Stored data entries
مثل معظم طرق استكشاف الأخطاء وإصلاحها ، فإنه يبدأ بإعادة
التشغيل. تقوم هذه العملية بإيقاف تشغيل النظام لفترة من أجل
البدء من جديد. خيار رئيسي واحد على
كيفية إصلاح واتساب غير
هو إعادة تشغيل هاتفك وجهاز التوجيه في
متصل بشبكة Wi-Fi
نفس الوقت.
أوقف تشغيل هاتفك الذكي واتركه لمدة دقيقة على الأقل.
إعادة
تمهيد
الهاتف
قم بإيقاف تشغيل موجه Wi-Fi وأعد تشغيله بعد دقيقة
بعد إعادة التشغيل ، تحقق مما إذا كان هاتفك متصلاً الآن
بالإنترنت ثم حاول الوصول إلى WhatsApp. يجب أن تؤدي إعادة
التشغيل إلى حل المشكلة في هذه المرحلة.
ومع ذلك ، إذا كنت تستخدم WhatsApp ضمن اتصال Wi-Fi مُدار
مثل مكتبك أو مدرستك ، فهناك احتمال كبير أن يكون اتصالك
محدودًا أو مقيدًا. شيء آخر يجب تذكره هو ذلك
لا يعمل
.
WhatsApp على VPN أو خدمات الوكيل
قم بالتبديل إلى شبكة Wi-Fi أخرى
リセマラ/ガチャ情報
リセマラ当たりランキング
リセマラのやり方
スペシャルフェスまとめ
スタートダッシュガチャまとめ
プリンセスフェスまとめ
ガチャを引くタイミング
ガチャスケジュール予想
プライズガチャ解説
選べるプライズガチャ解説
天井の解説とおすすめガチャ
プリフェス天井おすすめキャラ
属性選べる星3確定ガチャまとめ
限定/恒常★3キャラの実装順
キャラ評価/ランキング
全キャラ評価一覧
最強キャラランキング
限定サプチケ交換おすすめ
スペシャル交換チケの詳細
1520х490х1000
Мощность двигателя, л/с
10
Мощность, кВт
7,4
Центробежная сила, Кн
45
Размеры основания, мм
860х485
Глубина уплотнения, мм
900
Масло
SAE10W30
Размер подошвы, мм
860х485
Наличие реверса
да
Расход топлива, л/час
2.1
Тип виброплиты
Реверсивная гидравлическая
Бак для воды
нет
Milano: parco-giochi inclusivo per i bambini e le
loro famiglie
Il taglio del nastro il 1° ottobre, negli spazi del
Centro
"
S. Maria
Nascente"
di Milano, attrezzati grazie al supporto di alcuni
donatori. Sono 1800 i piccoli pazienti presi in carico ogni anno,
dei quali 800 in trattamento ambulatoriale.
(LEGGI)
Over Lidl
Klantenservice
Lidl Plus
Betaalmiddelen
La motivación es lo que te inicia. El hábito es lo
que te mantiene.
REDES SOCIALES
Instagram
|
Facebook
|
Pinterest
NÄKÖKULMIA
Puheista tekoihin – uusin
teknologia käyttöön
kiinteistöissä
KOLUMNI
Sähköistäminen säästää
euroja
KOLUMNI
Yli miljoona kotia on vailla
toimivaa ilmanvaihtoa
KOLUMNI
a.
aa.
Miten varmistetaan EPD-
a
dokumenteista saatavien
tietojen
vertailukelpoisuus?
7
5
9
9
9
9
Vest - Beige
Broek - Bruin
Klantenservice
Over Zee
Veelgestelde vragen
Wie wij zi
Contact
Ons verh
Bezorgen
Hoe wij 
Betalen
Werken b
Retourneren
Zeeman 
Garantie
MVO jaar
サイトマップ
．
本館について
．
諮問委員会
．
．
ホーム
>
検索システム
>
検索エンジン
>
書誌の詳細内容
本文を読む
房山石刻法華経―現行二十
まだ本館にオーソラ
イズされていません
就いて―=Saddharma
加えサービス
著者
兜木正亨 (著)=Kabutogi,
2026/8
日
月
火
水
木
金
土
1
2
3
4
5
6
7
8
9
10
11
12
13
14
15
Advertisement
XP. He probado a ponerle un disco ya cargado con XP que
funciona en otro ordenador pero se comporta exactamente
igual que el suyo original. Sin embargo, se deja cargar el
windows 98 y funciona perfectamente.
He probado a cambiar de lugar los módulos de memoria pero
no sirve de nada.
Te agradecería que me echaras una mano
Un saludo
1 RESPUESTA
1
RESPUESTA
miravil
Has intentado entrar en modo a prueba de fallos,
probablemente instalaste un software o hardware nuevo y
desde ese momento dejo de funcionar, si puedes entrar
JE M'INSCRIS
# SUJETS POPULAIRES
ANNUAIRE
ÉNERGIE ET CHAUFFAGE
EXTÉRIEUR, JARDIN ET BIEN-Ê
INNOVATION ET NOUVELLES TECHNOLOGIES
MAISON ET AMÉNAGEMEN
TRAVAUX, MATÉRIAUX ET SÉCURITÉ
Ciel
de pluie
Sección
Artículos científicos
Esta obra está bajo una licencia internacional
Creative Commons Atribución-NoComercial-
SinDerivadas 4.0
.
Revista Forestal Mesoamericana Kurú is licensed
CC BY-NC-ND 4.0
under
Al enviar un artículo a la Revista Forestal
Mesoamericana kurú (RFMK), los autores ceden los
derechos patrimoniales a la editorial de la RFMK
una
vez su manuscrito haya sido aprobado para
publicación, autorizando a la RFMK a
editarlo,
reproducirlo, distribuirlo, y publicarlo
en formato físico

▶ _WORK ORDER_
All records must be repeated exactly, with none skipped.

▶ _TASK RESPONSE_
مثل معظم طرق استكشاف الأخطاء وإصلاحها ، فإنه يبدأ بإعادة
التشغيل. تقوم هذه العملية بإيقاف تشغيل النظام لفترة من أجل
البدء من جديد. خيار رئيسي واحد على
كيفية إصلاح واتساب غير
هو إعادة تشغيل هاتفك وجهاز التوجيه في
متصل بشبكة Wi-Fi
نفس الوقت.
أوقف تشغيل هاتفك الذكي واتركه لمدة دقيقة على الأقل.
إعادة
تمهيد
الهاتف
قم بإيقاف تشغيل موجه Wi-Fi وأعد تشغيله بعد دقيقة
بعد إعادة التشغيل ، تحقق مما إذا كان هاتفك متصلاً الآن
بالإنترنت ثم حاول الوصول إلى WhatsApp. يجب أن تؤدي إعادة
التشغيل إلى حل المشكلة في هذه المرحلة.
ومع ذلك ، إذا كنت تستخدم WhatsApp ضمن اتصال Wi-Fi مُدار
مثل مكتبك أو مدرستك ، فهناك احتمال كبير أن يكون اتصالك
محدودًا أو مقيدًا. شيء آخر يجب تذكره هو ذلك
لا يعمل
.
WhatsApp على VPN أو خدمات الوكيل
قم بالتبديل إلى شبكة Wi-Fi أخرى
リセマラ/ガチャ情報
リセマラ当たりランキング
リセマラのやり方
スペシャルフェスまとめ
スタートダッシュガチャまとめ
プリンセスフェスまとめ
ガチャを引くタイミング
ガチャスケジュール予想
プライズガチャ解説
選べるプライズガチャ解説
天井の解説とおすすめガチャ
プリフェス天井おすすめキャラ
属性選べる星3確定ガチャまとめ
限定/恒常★3キャラの実装順
キャラ評価/ランキング
全キャラ評価一覧
最強キャラランキング
限定サプチケ交換おすすめ
スペシャル交換チケの詳細
1520х490х1000
Мощность двигателя, л/с
10
Мощность, кВт
7,4
Центробежная сила, Кн
45
Размеры основания, мм
860х485
Глубина уплотнения, мм
900
Масло
SAE10W30
Размер подошвы, мм
860х485
Наличие реверса
да
Расход топлива, л/час
2.1
Тип виброплиты
Реверсивная гидравлическая
Бак для воды
нет
Milano: parco-giochi inclusivo per i bambini e le
loro famiglie
Il taglio del nastro il 1° ottobre, negli spazi del
Centro
"
S. Maria
Nascente"
di Milano, attrezzati grazie al supporto di alcuni
donatori. Sono 1800 i piccoli pazienti presi in carico ogni anno,
dei quali 800 in trattamento ambulatoriale.
(LEGGI)
Over Lidl
Klantenservice
Lidl Plus
Betaalmiddelen
La motivación es lo que te inicia. El hábito es lo
que te mantiene.
REDES SOCIALES
Instagram
|
Facebook
|
Pinterest
NÄKÖKULMIA
Puheista tekoihin – uusin
teknologia käyttöön
kiinteistöissä
KOLUMNI
Sähköistäminen säästää
euroja
KOLUMNI
Yli miljoona kotia on vailla
toimivaa ilmanvaihtoa
KOLUMNI
a.
aa.
Miten varmistetaan EPD-
a
dokumenteista saatavien
tietojen
vertailukelpoisuus?
7
5
9
9
9
9
Vest - Beige
Broek - Bruin
Klantenservice
Over Zee
Veelgestelde vragen
Wie wij zi
Contact
Ons verh
Bezorgen
Hoe wij 
Betalen
Werken b
Retourneren
Zeeman 
Garantie
MVO jaar
サイトマップ
．
本館について
．
諮問委員会
．
．
ホーム
>
検索システム
>
検索エンジン
>
書誌の詳細内容
本文を読む
房山石刻法華経―現行二十
まだ本館にオーソラ
イズされていません
就いて―=Saddharma
加えサービス
著者
兜木正亨 (著)=Kabutogi,
2026/8
日
月
火
水
木
金
土
1
2
3
4
5
6
7
8
9
10
11
12
13
14
15
Advertisement
XP. He probado a ponerle un disco ya cargado con XP que
funciona en otro ordenador pero se comporta exactamente
igual que el suyo original. Sin embargo, se deja cargar el
windows 98 y funciona perfectamente.
He probado a cambiar de lugar los módulos de memoria pero
no sirve de nada.
Te agradecería que me echaras una mano
Un saludo
1 RESPUESTA
1
RESPUESTA
miravil
Has intentado entrar en modo a prueba de fallos,
probablemente instalaste un software o hardware nuevo y
desde ese momento dejo de funcionar, si puedes entrar
JE M'INSCRIS
# SUJETS POPULAIRES
ANNUAIRE
ÉNERGIE ET CHAUFFAGE
EXTÉRIEUR, JARDIN ET BIEN-Ê
INNOVATION ET NOUVELLES TECHNOLOGIES
MAISON ET AMÉNAGEMEN
TRAVAUX, MATÉRIAUX ET SÉCURITÉ
Ciel
de pluie
Sección
Artículos científicos
Esta obra está bajo una licencia internacional
Creative Commons Atribución-NoComercial-
SinDerivadas 4.0
.
Revista Forestal Mesoamericana Kurú is licensed
CC BY-NC-ND 4.0
under
Al enviar un artículo a la Revista Forestal
Mesoamericana kurú (RFMK), los autores ceden los
derechos patrimoniales a la editorial de la RFMK
una
vez su manuscrito haya sido aprobado para
publicación, autorizando a la RFMK a
editarlo,
reproducirlo, distribuirlo, y publicarlo
en formato físico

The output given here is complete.